She gave up her career as an actor after a few films and became a businesswoman.
The final adult cast member of Frank Capra's It's a Wonderful Life, Virginia Patton Moss, passed away on August 18th in Albany, Georgia. She was 97 years old.
Patton portrayed Ruth Dakin Bailey, the sister-in-law of Jimmy Stewart’s George Bailey, in the show, according to The Hollywood Reporter. She died at an assisted living facility, according to an announcement by the Mathews Funeral Home.
Karolyn Grimes, who worked with Moss on It’s a Wonderful Life as a child actor, shared a tribute to her costar on her personal Facebook page. “We have another angel! Virginia Patton Moss. She was 97 years old,” Grimes wrote. “She is now with her beloved Cruse. She will be missed!”
She was married to Todd Karns's character Harry Bailey in the 1946 movie, and her big scene happens when she first meets George and Uncle Billy (Thomas Mitchell) at the Bedford Falls train station, where she was supposed to be eating buttered popcorn while wearing white gloves. However, she kept wondering how to do that while wearing gloves.
“I was dressed as a young matron. I had a hat, a suit and white gloves, I was coming to meet my new in-laws,” she recalled in a speech in 2016. “And I was going to eat buttered popcorn with white gloves?"
“We rehearsed it, and Frank didn’t say anything about it, his assistant didn’t say anything about it, the cameraman didn’t say anything about it. I was sitting there, ‘What am I going to do? I’m going to get the popcorn all over those gloves.’ … I thought, ‘Well, I’ll just pretend everybody eats buttered popcorn with their gloves on, and they all get butter on them.'”
Moss was born on June 25, 1925, in Cleveland and was raised in Portland, Oregon. She moved to Los Angeles in 1942 to pursue a career in acting. While a student at the University of Southern California, she began her career as an actor, appearing in plays and supporting roles in films.

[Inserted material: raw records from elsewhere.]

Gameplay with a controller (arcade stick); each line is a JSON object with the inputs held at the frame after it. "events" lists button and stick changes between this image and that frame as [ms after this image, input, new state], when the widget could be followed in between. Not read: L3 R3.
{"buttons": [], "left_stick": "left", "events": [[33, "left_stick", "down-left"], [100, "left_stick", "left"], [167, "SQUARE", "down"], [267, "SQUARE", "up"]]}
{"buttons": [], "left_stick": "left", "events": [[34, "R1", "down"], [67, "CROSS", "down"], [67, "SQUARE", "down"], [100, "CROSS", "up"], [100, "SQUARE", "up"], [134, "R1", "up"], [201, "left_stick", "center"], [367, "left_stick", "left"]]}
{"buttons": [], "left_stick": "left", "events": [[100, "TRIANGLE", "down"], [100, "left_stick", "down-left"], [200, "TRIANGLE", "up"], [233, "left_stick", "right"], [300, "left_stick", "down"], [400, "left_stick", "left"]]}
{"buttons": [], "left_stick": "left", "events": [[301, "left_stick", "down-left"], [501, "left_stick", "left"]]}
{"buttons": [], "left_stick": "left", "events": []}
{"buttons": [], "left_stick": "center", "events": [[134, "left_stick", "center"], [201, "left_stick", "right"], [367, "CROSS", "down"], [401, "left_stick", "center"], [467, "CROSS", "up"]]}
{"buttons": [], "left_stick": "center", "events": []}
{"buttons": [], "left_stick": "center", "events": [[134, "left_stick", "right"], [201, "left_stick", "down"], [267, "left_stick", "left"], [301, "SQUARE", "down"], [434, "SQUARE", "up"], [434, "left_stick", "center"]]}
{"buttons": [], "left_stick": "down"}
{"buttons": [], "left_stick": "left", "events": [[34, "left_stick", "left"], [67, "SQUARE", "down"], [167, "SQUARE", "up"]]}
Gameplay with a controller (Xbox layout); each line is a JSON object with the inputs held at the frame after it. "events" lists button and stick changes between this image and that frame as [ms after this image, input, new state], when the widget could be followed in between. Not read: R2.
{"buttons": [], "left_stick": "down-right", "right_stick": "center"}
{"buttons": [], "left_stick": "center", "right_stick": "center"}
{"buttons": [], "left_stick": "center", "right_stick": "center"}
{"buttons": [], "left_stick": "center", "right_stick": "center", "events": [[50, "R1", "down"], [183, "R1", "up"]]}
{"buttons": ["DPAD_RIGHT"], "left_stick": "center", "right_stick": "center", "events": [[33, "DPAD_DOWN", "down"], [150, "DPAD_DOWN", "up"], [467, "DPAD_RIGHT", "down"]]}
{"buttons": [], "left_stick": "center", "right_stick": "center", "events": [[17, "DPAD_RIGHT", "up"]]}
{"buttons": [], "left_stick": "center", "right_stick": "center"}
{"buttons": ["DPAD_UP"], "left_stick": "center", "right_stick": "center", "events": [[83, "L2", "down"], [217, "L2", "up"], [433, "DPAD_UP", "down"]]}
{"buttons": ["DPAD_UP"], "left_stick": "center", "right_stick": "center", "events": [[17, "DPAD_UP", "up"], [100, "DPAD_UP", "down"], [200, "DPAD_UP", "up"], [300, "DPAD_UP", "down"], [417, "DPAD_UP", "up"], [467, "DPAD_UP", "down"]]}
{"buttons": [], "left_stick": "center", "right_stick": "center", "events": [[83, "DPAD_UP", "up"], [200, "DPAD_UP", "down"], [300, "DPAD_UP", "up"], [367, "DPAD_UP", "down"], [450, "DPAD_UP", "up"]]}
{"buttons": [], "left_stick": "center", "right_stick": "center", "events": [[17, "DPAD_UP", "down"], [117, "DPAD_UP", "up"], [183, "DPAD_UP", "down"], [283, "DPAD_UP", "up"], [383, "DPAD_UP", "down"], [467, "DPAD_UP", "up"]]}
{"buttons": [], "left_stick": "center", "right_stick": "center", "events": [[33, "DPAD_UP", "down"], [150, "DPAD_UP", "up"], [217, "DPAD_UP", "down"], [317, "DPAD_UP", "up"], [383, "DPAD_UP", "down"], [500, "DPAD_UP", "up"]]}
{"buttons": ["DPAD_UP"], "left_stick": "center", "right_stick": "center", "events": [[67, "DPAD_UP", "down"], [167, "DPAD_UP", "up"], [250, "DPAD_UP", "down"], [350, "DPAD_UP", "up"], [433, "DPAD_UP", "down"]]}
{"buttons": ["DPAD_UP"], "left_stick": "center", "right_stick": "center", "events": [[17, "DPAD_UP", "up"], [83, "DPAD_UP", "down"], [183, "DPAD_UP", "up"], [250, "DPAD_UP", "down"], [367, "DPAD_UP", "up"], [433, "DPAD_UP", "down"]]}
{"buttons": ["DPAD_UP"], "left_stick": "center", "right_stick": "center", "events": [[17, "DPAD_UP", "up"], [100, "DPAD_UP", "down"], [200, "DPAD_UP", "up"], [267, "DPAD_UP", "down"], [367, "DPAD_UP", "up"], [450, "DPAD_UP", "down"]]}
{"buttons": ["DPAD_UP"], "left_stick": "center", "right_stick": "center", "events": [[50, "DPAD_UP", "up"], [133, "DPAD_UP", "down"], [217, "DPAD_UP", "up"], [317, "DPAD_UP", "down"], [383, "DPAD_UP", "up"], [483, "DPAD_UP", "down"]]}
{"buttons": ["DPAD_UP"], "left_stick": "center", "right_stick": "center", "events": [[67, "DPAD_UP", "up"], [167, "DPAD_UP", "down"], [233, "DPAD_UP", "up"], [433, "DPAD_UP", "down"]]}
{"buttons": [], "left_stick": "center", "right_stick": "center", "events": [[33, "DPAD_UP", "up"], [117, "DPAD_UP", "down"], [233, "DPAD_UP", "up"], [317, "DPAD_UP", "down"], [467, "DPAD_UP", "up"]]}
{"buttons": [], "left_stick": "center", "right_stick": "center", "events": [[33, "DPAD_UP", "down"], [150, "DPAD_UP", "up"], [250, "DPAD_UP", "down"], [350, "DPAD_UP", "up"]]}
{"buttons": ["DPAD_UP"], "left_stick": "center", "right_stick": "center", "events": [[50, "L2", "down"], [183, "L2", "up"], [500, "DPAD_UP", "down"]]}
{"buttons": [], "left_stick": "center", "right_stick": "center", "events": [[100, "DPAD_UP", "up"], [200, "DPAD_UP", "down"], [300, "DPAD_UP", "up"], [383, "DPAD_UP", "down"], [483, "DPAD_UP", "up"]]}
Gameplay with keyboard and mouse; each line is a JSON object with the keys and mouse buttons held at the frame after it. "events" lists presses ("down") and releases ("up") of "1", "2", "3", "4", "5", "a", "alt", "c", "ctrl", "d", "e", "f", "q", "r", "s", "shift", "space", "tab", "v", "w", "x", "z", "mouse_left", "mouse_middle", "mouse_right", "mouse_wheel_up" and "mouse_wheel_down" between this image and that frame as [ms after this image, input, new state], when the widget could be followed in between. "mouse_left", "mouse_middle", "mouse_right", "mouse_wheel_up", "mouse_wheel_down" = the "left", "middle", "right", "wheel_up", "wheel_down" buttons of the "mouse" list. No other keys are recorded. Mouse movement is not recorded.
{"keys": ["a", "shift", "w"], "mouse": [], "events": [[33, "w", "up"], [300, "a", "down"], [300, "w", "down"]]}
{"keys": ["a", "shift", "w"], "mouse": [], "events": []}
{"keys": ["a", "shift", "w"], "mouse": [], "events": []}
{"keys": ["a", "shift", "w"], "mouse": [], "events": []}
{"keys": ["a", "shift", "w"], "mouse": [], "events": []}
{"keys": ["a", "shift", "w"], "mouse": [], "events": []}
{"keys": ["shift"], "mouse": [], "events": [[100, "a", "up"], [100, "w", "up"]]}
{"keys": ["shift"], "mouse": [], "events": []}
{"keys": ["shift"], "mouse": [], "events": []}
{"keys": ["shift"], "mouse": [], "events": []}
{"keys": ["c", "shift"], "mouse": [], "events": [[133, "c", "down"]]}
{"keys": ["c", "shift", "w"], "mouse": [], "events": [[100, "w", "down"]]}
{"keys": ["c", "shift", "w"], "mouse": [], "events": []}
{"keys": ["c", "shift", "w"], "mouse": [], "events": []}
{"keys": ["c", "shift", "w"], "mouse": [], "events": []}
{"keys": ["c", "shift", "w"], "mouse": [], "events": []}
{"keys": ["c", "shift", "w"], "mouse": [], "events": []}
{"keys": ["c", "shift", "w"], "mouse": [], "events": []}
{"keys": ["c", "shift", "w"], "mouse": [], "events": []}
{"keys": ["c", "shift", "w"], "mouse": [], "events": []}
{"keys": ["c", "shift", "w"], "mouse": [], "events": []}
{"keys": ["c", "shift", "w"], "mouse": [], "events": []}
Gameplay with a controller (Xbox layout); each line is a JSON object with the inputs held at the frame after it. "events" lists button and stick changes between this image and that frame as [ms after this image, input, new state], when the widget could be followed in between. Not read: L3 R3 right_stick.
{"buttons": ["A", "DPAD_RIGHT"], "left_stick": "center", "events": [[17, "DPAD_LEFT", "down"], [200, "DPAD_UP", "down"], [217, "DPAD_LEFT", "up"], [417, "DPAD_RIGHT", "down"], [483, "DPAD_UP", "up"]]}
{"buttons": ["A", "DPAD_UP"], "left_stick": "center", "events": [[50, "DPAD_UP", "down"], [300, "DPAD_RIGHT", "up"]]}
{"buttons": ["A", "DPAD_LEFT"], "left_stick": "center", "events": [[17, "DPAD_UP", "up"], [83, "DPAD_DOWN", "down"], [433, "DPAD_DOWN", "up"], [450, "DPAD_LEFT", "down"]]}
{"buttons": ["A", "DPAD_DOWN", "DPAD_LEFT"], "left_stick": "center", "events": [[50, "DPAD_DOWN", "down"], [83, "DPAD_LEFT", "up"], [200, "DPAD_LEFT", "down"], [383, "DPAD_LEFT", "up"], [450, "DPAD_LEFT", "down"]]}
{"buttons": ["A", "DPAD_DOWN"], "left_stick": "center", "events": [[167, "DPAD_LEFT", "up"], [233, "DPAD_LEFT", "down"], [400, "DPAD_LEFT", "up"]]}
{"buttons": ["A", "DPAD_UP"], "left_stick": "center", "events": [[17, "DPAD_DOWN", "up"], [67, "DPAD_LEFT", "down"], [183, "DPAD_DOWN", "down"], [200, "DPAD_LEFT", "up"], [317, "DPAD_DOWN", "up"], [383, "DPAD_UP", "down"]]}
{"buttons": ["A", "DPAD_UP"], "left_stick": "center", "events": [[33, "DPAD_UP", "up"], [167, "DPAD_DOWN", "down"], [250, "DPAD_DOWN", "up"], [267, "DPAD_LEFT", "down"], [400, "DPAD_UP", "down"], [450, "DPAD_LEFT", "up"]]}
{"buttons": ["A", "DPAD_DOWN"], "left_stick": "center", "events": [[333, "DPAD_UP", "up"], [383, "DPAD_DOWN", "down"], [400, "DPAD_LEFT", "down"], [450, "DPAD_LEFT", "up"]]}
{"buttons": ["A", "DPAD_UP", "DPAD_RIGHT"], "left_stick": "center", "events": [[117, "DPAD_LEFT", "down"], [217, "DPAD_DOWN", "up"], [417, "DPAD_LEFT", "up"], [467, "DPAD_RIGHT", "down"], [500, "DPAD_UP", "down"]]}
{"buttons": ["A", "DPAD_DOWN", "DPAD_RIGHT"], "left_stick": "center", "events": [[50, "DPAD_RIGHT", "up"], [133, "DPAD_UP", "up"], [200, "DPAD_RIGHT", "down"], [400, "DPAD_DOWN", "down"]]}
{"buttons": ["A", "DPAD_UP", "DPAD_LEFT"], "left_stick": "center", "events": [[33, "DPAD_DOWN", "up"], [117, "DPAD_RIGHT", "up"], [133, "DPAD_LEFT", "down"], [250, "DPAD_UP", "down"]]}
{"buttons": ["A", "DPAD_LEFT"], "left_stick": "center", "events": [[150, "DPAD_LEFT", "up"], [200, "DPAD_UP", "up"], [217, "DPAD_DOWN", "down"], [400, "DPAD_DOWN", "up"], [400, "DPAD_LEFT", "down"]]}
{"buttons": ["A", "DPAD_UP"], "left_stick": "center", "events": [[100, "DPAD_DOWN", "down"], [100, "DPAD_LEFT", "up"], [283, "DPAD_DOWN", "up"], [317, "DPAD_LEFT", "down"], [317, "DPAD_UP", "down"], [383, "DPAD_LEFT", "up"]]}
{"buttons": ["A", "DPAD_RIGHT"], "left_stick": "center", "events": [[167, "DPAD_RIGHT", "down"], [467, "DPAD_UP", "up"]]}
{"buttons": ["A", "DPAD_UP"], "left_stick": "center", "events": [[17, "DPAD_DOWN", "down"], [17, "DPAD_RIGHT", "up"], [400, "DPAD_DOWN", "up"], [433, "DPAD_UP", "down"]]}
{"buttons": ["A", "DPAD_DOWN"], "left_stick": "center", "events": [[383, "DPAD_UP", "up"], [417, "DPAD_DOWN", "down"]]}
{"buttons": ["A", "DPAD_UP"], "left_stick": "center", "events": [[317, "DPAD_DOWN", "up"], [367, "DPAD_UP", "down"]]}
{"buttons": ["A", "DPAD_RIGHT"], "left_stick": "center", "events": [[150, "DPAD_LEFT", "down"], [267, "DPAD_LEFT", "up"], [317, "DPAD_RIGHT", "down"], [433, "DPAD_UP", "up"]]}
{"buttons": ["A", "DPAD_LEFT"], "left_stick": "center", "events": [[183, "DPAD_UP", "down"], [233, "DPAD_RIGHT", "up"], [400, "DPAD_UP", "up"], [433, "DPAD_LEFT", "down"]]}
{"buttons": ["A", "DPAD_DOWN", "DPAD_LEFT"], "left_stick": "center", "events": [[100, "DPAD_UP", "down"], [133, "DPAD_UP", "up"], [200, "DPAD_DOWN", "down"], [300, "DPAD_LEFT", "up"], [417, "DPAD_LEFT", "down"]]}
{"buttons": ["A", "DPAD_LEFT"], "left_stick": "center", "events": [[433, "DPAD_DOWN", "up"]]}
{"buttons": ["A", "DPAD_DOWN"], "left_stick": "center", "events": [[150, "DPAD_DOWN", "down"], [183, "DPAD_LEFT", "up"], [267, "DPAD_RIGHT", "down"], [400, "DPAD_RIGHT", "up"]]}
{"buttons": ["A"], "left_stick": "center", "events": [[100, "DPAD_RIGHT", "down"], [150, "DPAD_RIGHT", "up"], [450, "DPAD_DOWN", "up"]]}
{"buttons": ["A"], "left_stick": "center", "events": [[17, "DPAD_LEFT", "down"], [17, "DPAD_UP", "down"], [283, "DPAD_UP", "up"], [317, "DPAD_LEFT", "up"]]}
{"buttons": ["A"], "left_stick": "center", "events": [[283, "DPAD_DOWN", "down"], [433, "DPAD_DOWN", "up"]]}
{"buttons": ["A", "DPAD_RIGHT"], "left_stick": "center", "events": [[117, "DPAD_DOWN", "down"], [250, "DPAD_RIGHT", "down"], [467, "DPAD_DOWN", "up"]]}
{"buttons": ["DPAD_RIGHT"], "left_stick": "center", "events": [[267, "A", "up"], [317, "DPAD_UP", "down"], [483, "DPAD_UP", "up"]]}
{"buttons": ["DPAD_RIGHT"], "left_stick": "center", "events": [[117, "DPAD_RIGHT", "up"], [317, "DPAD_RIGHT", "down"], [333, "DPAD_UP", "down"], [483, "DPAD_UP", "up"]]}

She then went on to sign with Warner Bros. and starred in small roles in subsequent movies like Janie (1944), Hollywood Canteen (1944), and Jack Benny's The Horn Blows at Midnight (1944) and made her film debut in 1943 musical Thank Your Lucky Stars with Eddie Cantor and an all-star cast (1945).
However, she gave up her career in Hollywood after marrying automotive businessman Cruse W. Moss in 1949 with whom she had three children. They remained married for 69 years until Cruse's death in 2018.
“I couldn’t see me doing that for my life,” Moss said in 2012, reflecting on her decision to leave acting behind, according to Variety. “I wanted exactly what I am. Ann Arbor, Michigan, a wonderful husband, wonderful children, a good part of the community. I work hard for the community.”
She became the president and director of the Patton Corp., an investment and real estate holding company and served as a docent at the University of Michigan’s Museum of Art.